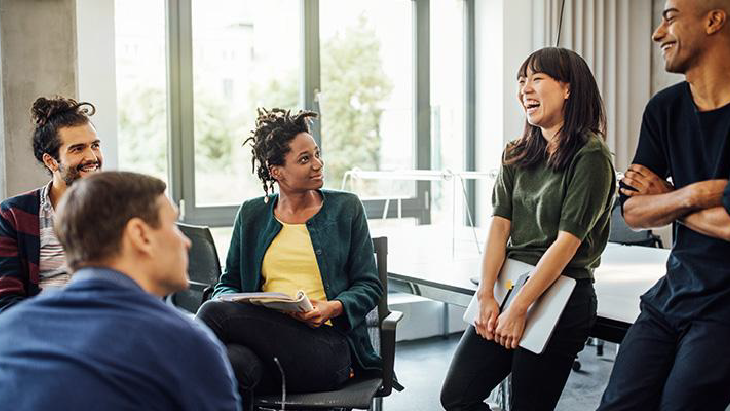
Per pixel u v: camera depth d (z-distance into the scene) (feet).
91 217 3.59
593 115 6.88
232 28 13.99
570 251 6.57
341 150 15.42
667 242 18.21
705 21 5.43
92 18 12.05
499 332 6.73
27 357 3.32
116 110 12.36
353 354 7.61
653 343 5.72
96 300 3.46
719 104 5.53
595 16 16.96
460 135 17.06
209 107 13.87
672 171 5.93
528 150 7.13
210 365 3.55
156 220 3.69
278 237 7.79
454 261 10.64
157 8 13.29
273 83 14.53
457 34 16.89
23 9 10.41
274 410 7.13
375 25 15.71
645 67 18.01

-------

# What the task asks
The line with "27 357 3.32" through the last line of the entries above: output exactly those lines and nothing else.

# Output for this task
27 357 3.32
116 110 12.36
353 354 7.61
653 343 5.72
96 300 3.46
719 104 5.53
595 16 16.96
460 135 17.06
209 107 13.87
672 171 5.93
528 150 7.13
210 365 3.55
156 220 3.69
278 237 7.79
454 261 10.64
157 8 13.29
273 83 14.53
457 34 16.89
23 9 10.41
274 410 7.13
375 25 15.71
645 67 18.01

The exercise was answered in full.